REQUIRED WORK: Scanning the entries below, copy every line that contains the word "million".

EXERCISE MATERIAL:
○ ○ ○ ○

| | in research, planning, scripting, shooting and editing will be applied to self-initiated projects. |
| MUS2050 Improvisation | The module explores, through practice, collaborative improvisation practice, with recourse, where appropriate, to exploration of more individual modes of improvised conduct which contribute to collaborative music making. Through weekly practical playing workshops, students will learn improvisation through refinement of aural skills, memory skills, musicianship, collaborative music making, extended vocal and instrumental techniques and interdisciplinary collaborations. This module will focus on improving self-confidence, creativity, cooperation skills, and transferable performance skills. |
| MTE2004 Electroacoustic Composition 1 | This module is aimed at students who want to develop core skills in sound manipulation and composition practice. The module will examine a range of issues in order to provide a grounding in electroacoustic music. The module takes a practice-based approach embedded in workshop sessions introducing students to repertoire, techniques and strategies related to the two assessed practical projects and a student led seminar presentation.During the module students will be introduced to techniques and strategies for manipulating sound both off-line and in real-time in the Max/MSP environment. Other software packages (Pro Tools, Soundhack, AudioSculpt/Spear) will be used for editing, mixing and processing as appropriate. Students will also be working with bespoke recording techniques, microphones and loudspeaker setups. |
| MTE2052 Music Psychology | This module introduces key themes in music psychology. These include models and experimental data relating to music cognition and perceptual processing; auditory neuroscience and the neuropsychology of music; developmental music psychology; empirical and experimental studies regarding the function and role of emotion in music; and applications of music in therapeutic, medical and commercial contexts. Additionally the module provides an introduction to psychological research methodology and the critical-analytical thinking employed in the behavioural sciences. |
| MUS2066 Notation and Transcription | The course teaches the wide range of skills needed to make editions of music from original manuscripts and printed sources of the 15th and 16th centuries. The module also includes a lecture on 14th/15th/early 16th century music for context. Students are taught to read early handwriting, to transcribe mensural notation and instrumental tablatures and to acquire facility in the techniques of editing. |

○ ○ ○ ○

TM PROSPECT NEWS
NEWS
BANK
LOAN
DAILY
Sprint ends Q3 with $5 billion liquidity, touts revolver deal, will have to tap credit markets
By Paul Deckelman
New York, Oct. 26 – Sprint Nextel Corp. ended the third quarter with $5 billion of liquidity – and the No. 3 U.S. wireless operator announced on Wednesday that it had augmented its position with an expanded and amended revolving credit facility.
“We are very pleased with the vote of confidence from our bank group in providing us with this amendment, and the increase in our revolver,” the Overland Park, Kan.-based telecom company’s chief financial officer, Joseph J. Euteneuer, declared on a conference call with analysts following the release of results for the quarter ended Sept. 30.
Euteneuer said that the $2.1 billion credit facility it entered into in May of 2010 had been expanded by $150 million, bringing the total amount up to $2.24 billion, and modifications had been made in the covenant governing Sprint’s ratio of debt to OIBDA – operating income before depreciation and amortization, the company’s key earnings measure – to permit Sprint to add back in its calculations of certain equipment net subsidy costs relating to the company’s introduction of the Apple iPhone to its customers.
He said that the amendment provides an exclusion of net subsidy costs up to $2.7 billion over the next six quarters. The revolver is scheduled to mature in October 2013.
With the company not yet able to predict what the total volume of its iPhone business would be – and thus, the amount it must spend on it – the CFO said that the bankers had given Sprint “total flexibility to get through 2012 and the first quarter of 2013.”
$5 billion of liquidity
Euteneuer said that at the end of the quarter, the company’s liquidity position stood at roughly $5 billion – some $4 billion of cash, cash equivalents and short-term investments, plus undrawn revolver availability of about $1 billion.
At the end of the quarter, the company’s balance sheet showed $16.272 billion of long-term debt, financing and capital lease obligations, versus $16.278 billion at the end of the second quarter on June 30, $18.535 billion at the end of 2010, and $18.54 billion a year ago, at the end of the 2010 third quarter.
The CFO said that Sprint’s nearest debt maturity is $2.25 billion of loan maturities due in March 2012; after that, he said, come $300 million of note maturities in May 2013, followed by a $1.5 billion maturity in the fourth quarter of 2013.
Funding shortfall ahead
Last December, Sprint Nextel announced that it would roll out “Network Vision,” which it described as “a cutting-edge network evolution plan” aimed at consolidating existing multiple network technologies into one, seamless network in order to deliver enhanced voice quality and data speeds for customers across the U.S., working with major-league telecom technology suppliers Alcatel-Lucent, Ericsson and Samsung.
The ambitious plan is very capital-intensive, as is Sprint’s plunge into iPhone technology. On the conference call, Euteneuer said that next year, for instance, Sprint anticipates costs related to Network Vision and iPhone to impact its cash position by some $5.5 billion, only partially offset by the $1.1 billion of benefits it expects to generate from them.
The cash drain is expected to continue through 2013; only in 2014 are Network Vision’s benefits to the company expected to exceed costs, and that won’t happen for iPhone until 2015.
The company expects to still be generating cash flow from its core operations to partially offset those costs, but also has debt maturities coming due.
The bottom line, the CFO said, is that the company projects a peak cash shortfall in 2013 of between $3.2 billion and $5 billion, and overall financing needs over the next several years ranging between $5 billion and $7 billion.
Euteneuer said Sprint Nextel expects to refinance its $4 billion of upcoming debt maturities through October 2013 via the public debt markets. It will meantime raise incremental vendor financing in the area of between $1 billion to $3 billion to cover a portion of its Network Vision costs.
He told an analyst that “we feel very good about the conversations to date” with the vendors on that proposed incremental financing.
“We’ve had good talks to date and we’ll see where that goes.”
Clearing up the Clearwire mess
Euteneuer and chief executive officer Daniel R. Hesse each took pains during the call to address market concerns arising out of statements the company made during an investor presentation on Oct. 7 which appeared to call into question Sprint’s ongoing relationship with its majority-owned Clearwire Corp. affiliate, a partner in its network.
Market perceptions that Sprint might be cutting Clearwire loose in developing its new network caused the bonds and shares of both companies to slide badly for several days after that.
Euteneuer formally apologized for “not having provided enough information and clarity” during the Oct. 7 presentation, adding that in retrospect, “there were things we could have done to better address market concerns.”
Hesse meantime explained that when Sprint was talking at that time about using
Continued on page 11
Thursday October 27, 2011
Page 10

○ ○ ○ ○

REPLY:
Euteneuer said that the $2.1 billion credit facility it entered into in May of 2010 had been expanded by $150 million, bringing the total amount up to $2.24 billion, and modifications had been made in the covenant governing Sprint’s ratio of debt to OIBDA – operating income before depreciation and amortization, the company’s key earnings measure – to permit Sprint to add back in its calculations of certain equipment net subsidy costs relating to the company’s introduction of the Apple iPhone to its customers.
The CFO said that Sprint’s nearest debt maturity is $2.25 billion of loan maturities due in March 2012; after that, he said, come $300 million of note maturities in May 2013, followed by a $1.5 billion maturity in the fourth quarter of 2013.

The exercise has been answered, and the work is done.